IBM has cut its blockchain team down to almost nothing, according to four people familiar with the situation.
Job losses at IBM (NYSE: IBM) escalated as the company failed to meet its revenue targets for the once-fêted technology by 90% this year, according to one of the sources.
“IBM is doing a major reorganization,” said a source at a startup that has been interviewing former IBM blockchain staffers. “There is not really going to be a blockchain team any longer. Most of the blockchain people at IBM have left.”
IBM’s blockchain unit missed its revenue targets by a wide margin for two years in a row, said a second source. Expectations for enterprise blockchain were too high, they said, adding that IBM “didn’t really manage to execute, despite doing a lot of announcements.”
A spokesperson for IBM denied the claims.
“Our blockchain business is doing well, thank you,” Holli Haswell, a director of public relations at IBM, said via email. “We have realigned some leaders and business units to continue to drive growth – we do that every year.”
A former IBM staffer who had been working on enterprise blockchain, however, said there have been a succession of “Resource Actions,” or RAs, which basically means firing people based on business performance as opposed to personal performance.
“I would wager less than 10% [of the blockchain product and engineering team] is still working on IBM Blockchain,” said the ex-IBM source. “There have been tons of reorgs. Pretty much everyone is gone. IBM is now 100% focused on hybrid cloud, so everything that doesn’t support that is deprioritized.”
IBM has pumped a lot of money into blockchain since 2016, when it began talking about the technology’s potential to transform the way industries do business.
If IBM’s blockchain innovation work is now confined to some R&D, and does not even extend to consulting, as one of the sources said, this sounds an ominous note for the enterprise blockchain space in general – perhaps particularly for the Hyperledger collection of blockchains, to which IBM was a key contributor.
In its recent full-year results statement, IBM as a whole reported revenue fell 6% on an annualized basis. Looking back to its 2017 financial statement, IBM called itself the “blockchain leader for business.” All mention of the technology is now absent from the company’s statements.
No more TV commercials
In the past several years, IBM has pushed ahead with a series of blockchain networks built on Hyperledger Fabric. Big Blue’s major blockchain networks are FoodTrust, a farm-to-supermarket tracking system backed by Walmart; and TradeLens, a shipping container logistics blockchain backed by Maersk. IBM has also added the Trust Your Supplier network and previously had a go at payments via World Wire.

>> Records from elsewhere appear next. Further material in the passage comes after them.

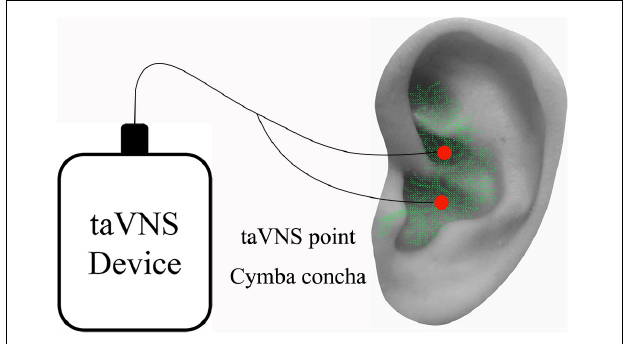
FIGURE 1 | taVNS stimulation site on the left ear. Red dots indicate regions of taVNS (ABVN, green color). ABVN , auricular branch of the vagus nerve; taVNS , transcutaneous auricular vagus nerve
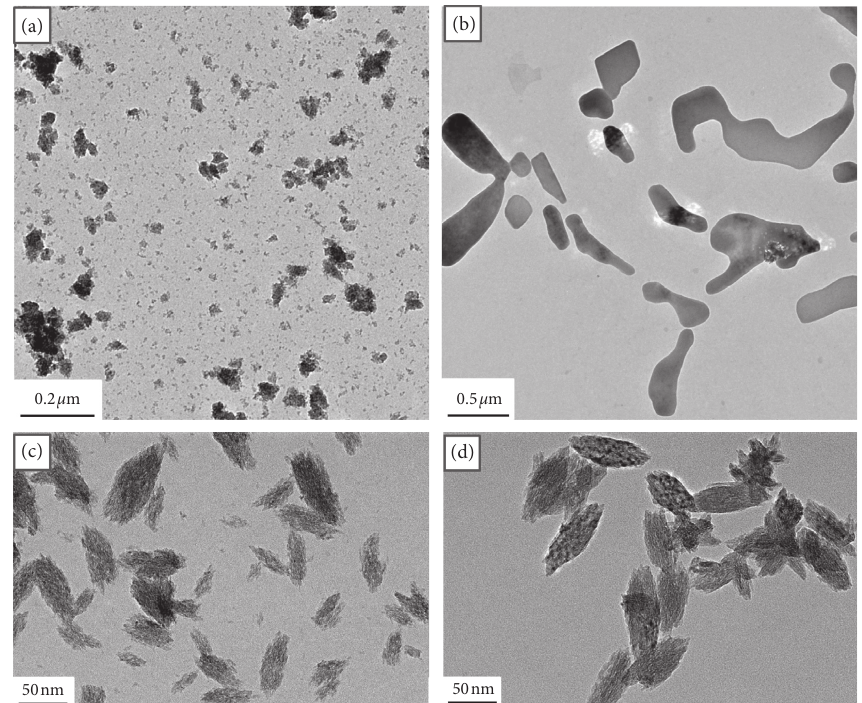
Figure 6: TEM images of YVO 4 nanocrystals produced through ultrasonic irradiation for 2h at (a) pH (d) pH �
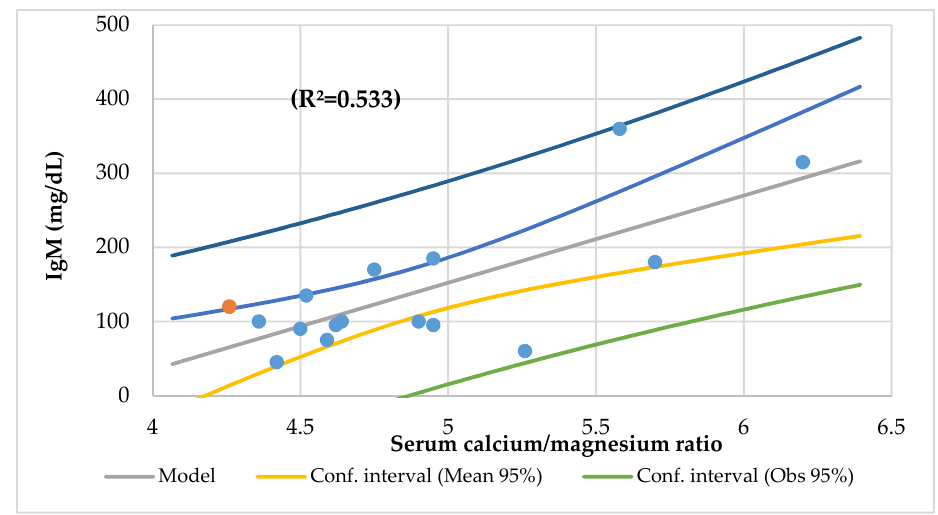
Figure 9. Regression IgM (mg/dL) by serum calcium/magnesium ratio.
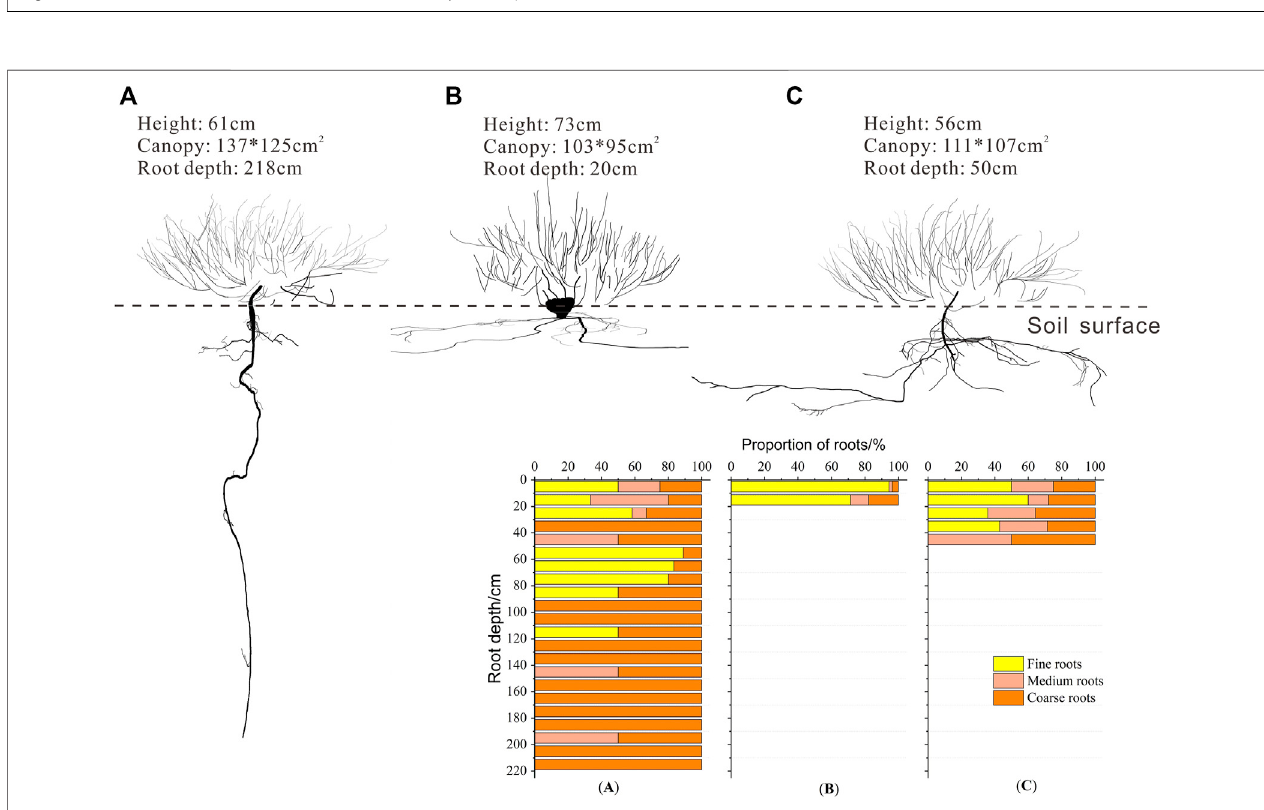
FIGURE 4 | Root distribution of Artemisia ordosica (Ao) in positions with different dune geomorphology. (A) Windward, (B) top of the dune, and (C) leeward.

While cryptocurrencies and public blockchain networks appear to have flourished in 2020, the economic shock of COVID-19 has impacted innovation departments inside large firms, to the extent that areas not immediately generating revenue – such as blockchain – have been trimmed.
Another source, an enterprise blockchain engineer with former ties to IBM, estimated more than 100 blockchain-related jobs were cut at Big Blue over the last year.
The source also pointed out that Jerry Cuomo, IBM’s head of blockchain and an evangelist for the tech going back to 2016, has been moved and is now working on artificial intelligence.
“Jerry is indeed overseeing additional strategic, high-growth parts of the IBM business but is still involved in blockchain,” said Haswell, the company spokesperson. “He is a very senior technical leader and that is what we do in IBM – people’s roles expand.”
After publication of this article, Haswell further disputed the reporting, adding:
"IBM maintains a strong team dedicated to blockchain across the company. We have shifted some resources but remain committed to the technology, blockchain ecosystem and services. We see blockchain as a driver for our cloud business."
Zack Seward contributed reporting.
UPDATE (Feb. 1, 19:42 UTC): Adds additional comment from IBM spokesperson Holli Haswell.